### [Provided text]

And so, to enter the darkness of one of those theaters and be suddenly transported elsewhere on Earth, to consort with the enemy and immerse yourself in lives that couldn’t have seemed more alien (or attractive), under more empathetic circumstances—well, that was not a common experience. Think of those movie houses not simply as one confused and unhappy teenage boy’s escape hatch from the world, but as Star Trekian-style wormholes into previously unsuspected parallel universes that happened to exist on planet Earth.
By the time I was thirteen, the manager of the Plaza had taken a shine to me and was letting me into any movie I cared to see. A Taste of Honey (a coming-of-age story about a working-class English girl—Rita Tushingham with her soulful eyes—impregnated by a black sailor and cared for by a gay man), Alan Resnais’s Last Year at Marienbad (a film of unparalleled murkiness, notable for a matchstick game the unnamed characters play that caused a minor cocktail party craze in its day), Billy Liar (a chance to fall in love with the young Julie Christie as a free spirit), Ingmar Bergman’s The Virgin Spring (a medieval tale of rape and revenge)—it didn’t matter. I seldom had the slightest idea what I was walking into, and in that Internet-less world there was no obvious place to find out, nor was there anyone to guide me through those films or tell me what I should think, which couldn’t have been more disorienting or glorious.
On any afternoon I might suddenly be French or Russian or—weirdest of all for a Jewish kid living in New York City—German. Each film was a shock all its own, a deep dive into some previously unimagined world. If I needed confirmation that these movies were from another universe, it was enough that, in an era of glorious Technicolor, they were still obdurately and inexplicably black and white, every one of them. What more evidence did I need that foreigners inhabited another planet?
The actors in those films, unlike Hollywood’s, existed on a remarkably human scale. Sometimes, they even fought as fiercely and messily as my parents and they had genuinely bad times, worse than anything I had yet imagined. Above all—a particularly un-American trait in the movies then—everything did not always end for the best.
In fact, however puzzlingly, sometimes those films didn’t seem to end at all, at least not in the way I then understood endings. As in the last frozen, agonizing, ecstatic image of a boy’s face in Francois Truffaut’s The 400 Blows (which I didn’t see until college), it was easy to imagine that almost anything might happen within moments of such “endings,” that life would go on—which was, for me, completely unexpected at the movies.
And don’t forget that these films made you work. Except for the British movies, there were always subtitles, exotic in themselves, which made them seem like so many illustrated novels. And here was the strangest thing: that black-and-white world you had to read to decipher had an uncanny ability to suck the color out of Manhattan.

[Source data]
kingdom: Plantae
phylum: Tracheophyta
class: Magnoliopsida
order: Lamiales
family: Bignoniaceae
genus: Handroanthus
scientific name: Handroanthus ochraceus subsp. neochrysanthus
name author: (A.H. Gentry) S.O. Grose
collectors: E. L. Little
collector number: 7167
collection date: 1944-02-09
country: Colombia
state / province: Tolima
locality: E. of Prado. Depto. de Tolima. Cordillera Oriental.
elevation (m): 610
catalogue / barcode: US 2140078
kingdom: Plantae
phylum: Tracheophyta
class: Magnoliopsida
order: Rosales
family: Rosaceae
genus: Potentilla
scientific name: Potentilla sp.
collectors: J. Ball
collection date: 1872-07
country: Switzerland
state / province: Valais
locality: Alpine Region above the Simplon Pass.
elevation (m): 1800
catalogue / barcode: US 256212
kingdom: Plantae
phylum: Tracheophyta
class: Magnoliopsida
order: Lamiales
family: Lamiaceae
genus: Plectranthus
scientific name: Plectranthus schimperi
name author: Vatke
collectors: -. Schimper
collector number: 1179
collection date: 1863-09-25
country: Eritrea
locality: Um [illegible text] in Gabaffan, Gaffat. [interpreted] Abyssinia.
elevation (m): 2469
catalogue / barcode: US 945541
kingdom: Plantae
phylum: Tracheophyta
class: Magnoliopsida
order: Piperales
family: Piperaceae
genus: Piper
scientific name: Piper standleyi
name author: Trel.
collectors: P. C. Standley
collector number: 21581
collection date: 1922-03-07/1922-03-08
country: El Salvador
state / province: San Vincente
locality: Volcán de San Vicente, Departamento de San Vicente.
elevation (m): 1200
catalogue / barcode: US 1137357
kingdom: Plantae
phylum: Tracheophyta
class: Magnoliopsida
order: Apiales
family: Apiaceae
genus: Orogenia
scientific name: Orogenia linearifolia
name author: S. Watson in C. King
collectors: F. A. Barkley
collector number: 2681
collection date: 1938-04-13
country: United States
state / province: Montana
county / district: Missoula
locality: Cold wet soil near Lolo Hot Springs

### [Written task 1]
Find each line in the listing that contains the string "family", with case taken into account, and copy those lines.
### [Written task 2]
Please proceed with the passage on foreign films, picking up right after its final sentence.
The passage on foreign films and the listing come from unrelated sources.

### [Response 1]
family: Bignoniaceae
family: Rosaceae
family: Lamiaceae
family: Piperaceae
family: Apiaceae

### [Response 2]
And those films offered history lessons capable of turning what I thought I knew upside down. In my American world, for instance, the atomic bomb was everywhere, just not in clearly recognizable form. If you went to the RKO to catch Them! or This Island Earth, for instance, you could see the bomb and its effects, after a fashion, via fantasies about radioactive mutant monsters and alien superweapons. Still, you could grow up in 1950s America, as I did, without ever learning much or seeing a thing about what two actual atomic bombs had done to Hiroshima and Nagasaki—unless, that is, your local movie theater happened to show Alain Resnais’s 1959 film Hiroshima Mon Amour (scripted by the novelist Marguerite Duras).
Under the Mushroom Cloud
But before I go on, a caveat. Perhaps the reason memoirs are so often written by the young these days is that, once you reach a certain age, only fiction might allow you to truly make your way back to childhood. I have not the slightest doubt that those hours in the dark profoundly affected my life, and yet I find it difficult indeed to conjure the boy who first slipped into those movie houses on his own. Much of the time, it seems to me, he belongs to someone else’s novel, someone else’s life.
Trying to make my way back to whatever he thought when he first saw those films, I feel like an archeologist digging in the ruins of my own life. When I view the same films today, I sometimes get a chill of recognition and I’m still won over, but often I wonder just what he saw in them. What in the world could my teenage self have thought while watching Hiroshima Mon Amour, parts of which—apologies to Duras and Resnais—are unbearably pretentious? (“You saw nothing in Hiroshima. Nothing… Hiroshima, that’s your name…”)
A film about a one-night stand between a French actress making a “peace” movie in the rebuilt city of Hiroshima (who had once loved a German soldier in wartime France and paid the price), and a married Japanese architect who had been in the army in World War II while his family lived (and perhaps died) in that city—what did I make of that? What did I know? There was flesh to be seen, however obliquely, in bed, in the shower—and back then that was something. But there were also those dismally incantatory lines from Duras.
Here’s what I don’t doubt, though: that film gave me a gut-level primer in nuclear politics and nuclear destruction available nowhere else in my world. No mutant monsters, spaceships, or alien superweapons, just grainy, graphic glimpses of the victims from the atomic bombing of Hiroshima and of other “victims” being made up—burn patterns and keloids being painted on bodies—for the actress’s antinuclear “peace” movie, the film within the film.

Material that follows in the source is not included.